Starting the campaign with a 48-hour strike sends a strong message that we are ready for a serious fight—this will be the first time in the sector that an industrial campaign has started with two consecutive days of action. The follow-up strike on 24 May is also significant; we are making it clear that we will keep fighting until our demands are met. If management doesn’t relent, it can expect more of the same after the Winter break.
The Sydney University branch sets the pace for rest of the NTEU and the sector, in terms of both militancy and, as a result, pay and conditions. Strikes in 2013 and 2017 shut down the campus, with picket lines managing to turn away countless staff, students and delivery drivers. Through these actions we have been able to resist many of the attacks that university bosses have pushed through elsewhere.
It took a lot of discussion and argument within the union to get us to this point. NTEU Fightback has argued from the start for an ambitious list of demands and strike action as our key weapon. We made these arguments in many workplaces for months. The vote for the strikes came after a long debate on the NTEU’s branch committee about what kind of industrial campaign strategy can win. Such debates are important.
The first argument was about which forms of industrial action should be on the ballot. More conservative members argued for more symbolic actions, such as administrative bans, in an attempt to downplay the importance of strike action.

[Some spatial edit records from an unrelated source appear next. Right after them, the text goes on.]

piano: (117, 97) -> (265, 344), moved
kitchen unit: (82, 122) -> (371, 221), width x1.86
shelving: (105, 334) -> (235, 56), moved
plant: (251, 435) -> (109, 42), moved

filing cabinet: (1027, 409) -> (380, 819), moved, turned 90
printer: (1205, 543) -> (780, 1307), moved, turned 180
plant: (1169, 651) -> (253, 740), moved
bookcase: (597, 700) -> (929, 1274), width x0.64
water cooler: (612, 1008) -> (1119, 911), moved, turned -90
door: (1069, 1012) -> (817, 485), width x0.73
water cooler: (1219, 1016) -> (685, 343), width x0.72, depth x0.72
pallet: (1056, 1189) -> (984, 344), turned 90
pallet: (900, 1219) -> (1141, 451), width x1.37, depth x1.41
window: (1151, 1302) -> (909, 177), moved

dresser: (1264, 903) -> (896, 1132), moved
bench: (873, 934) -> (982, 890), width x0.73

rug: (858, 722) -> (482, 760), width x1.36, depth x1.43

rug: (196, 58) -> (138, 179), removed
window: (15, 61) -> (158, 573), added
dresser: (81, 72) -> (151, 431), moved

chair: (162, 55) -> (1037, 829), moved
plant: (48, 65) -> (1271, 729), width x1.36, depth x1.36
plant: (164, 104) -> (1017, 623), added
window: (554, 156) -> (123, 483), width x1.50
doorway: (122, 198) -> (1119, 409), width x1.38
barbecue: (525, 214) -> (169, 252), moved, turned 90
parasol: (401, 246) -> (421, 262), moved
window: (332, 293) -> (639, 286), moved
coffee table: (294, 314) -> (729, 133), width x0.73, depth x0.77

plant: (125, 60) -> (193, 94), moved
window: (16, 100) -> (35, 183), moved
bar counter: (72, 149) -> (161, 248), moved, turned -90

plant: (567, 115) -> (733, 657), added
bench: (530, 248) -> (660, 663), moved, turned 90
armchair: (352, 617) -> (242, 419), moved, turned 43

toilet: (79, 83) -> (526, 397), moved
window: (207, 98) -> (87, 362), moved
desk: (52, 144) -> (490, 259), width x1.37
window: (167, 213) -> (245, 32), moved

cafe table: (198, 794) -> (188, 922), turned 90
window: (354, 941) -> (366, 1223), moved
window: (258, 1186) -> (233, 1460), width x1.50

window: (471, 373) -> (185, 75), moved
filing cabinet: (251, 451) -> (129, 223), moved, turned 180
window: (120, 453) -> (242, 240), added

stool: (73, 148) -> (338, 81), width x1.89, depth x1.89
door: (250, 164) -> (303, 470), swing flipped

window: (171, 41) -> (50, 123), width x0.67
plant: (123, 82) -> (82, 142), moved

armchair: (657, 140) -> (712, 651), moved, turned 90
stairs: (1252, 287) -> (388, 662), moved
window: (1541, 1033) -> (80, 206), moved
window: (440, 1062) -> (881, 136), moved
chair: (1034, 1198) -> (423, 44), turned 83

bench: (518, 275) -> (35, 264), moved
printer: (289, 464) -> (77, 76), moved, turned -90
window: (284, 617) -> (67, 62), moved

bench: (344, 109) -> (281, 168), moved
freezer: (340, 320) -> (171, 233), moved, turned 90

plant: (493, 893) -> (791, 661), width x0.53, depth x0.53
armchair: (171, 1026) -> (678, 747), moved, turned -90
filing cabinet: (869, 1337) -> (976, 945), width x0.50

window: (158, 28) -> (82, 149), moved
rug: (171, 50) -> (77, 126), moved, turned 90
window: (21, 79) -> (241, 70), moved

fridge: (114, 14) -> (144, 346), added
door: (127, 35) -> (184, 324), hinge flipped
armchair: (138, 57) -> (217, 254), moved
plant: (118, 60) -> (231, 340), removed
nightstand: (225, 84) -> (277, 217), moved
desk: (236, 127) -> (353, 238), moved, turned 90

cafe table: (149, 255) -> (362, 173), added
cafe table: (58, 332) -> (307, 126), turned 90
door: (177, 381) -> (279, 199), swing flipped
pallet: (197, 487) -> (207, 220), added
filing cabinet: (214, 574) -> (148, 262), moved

Against this, we argued that strikes are the most effective way of disrupting the university. Also, members can participate in strike action collectively, which is essential for developing a militant union culture on campus. We want to build on the actions of 2013 and 2017, not waste time with ineffective bans.
Participation in the industrial action ballot was very high. Of the 80 percent of members who voted, 93 percent supported 24-hour strikes, more than the level of support for administrative bans. Almost 70 percent even supported indefinite strikes. There was also an argument about how the campaign of industrial action should start. We argued to begin with a 48-hour strike, eventually winning the vote by a large margin at the members meeting.
Recent strike action by teachers, nurses, paramedics and transport workers shows there is an appetite for a fight in New South Wales. Workers make society run, and we will not passively accept the attacks on our wages and conditions from the government and the bosses.
As we head towards the strike on 11 and 12 May, we have mobilised activists to help coordinate picket lines at the university’s entrances and organised rallies on the strike days to build solidarity. A branch strike fund has already raised several thousand dollars. We have also set up a strike playlist and are encouraging people to add their favourite union or protest songs to it.
Activists from the student union’s Education Action Group have helped spread the word among students, passing motions of support in dozens of lectures and tutorials, plastering the campus with posters and leafleting daily.
We have spent the last few weeks talking to hundreds of staff members about the importance of striking, participating in the pickets and arguing with their colleagues to join the campaign and the union. We have strong student support at Sydney University and are calling on students and staff from other universities and workplaces to join us on the picket lines, starting at 7am on Wednesday 11 and Thursday 12 May.